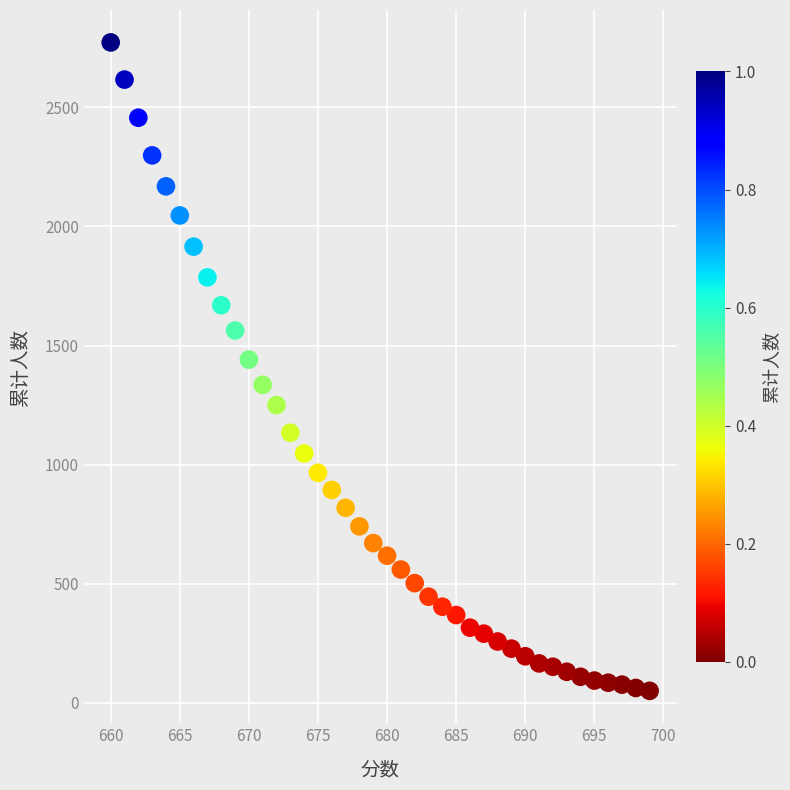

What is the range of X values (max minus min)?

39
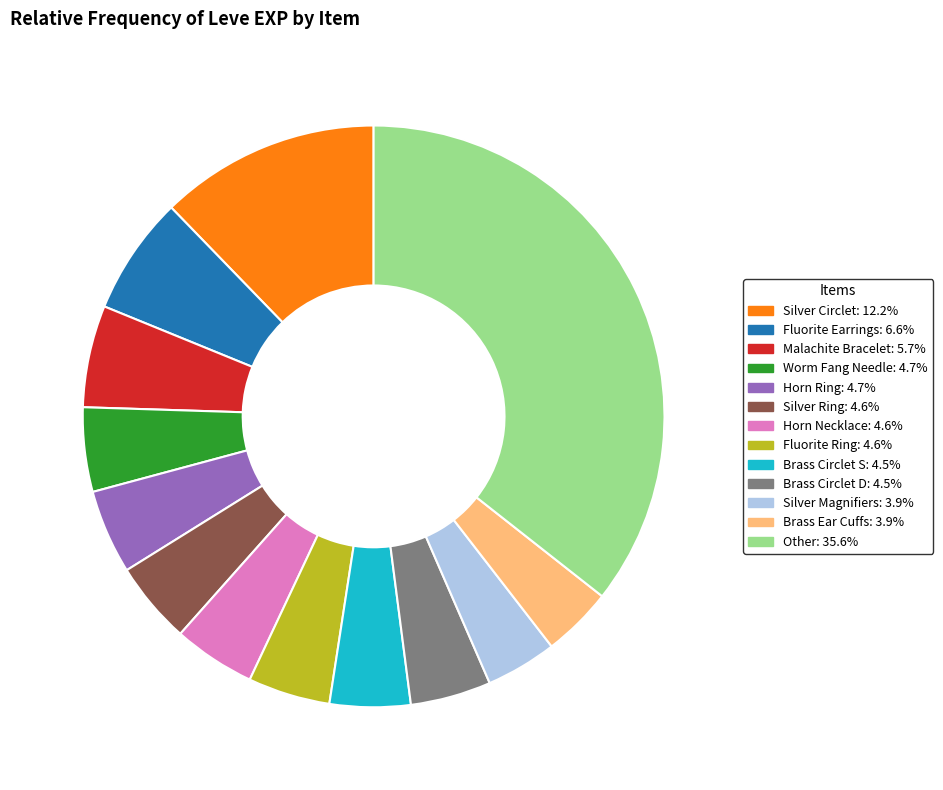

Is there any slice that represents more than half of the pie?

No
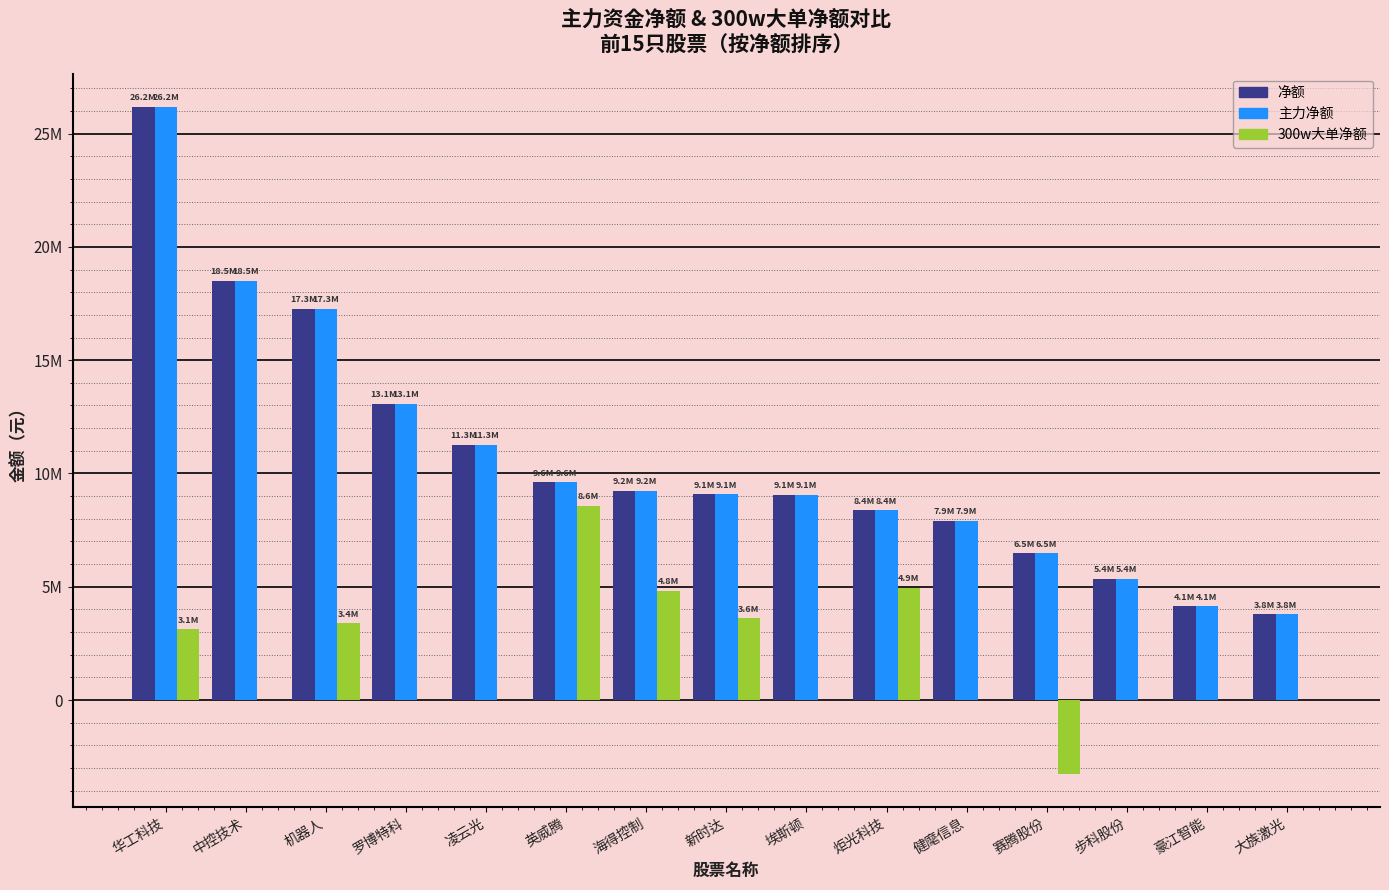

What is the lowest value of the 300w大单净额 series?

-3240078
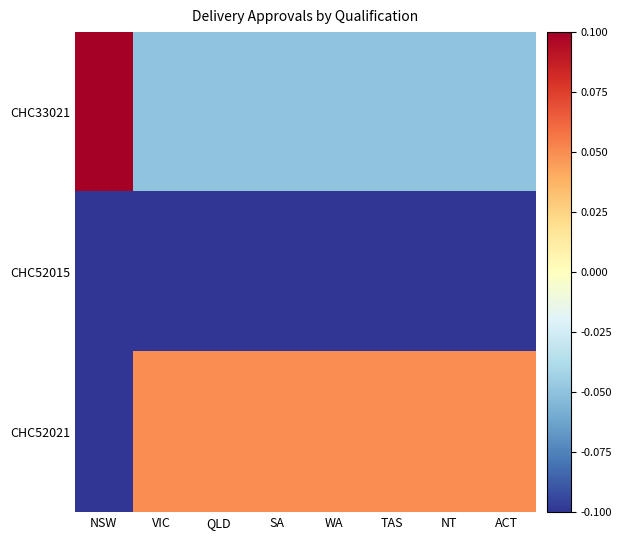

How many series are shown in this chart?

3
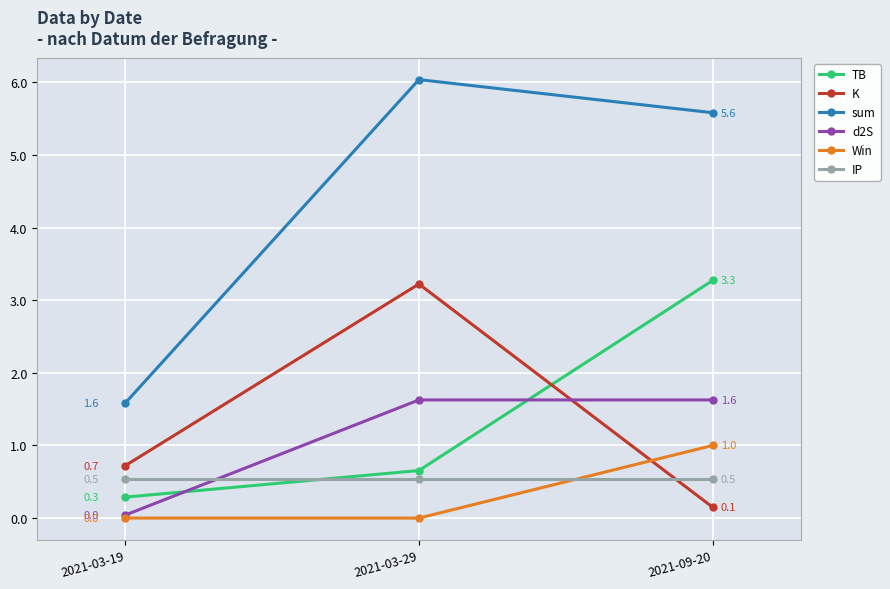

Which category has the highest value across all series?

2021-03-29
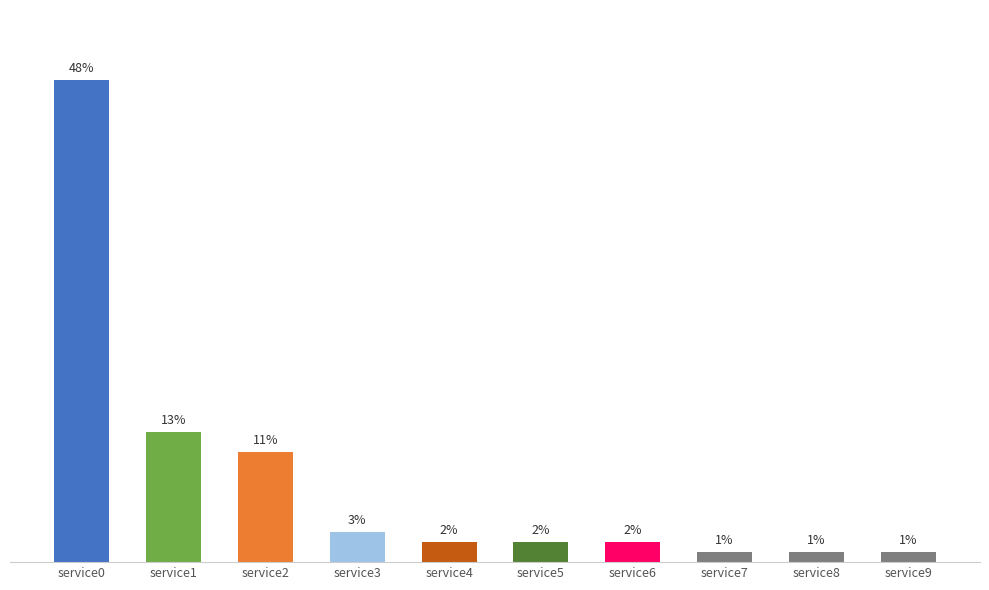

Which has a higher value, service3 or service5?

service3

######

Task objective
Reproduce the items from the line with "How many series are shown in this chart?" through the end of the items, switching "series" to "data sets" and leaving everything else unchanged. Leave the pictures out of your answer.

Result below
How many data sets are shown in this chart?

3

Which category has the highest value across all data sets?

2021-03-29

Which has a higher value, service3 or service5?

service3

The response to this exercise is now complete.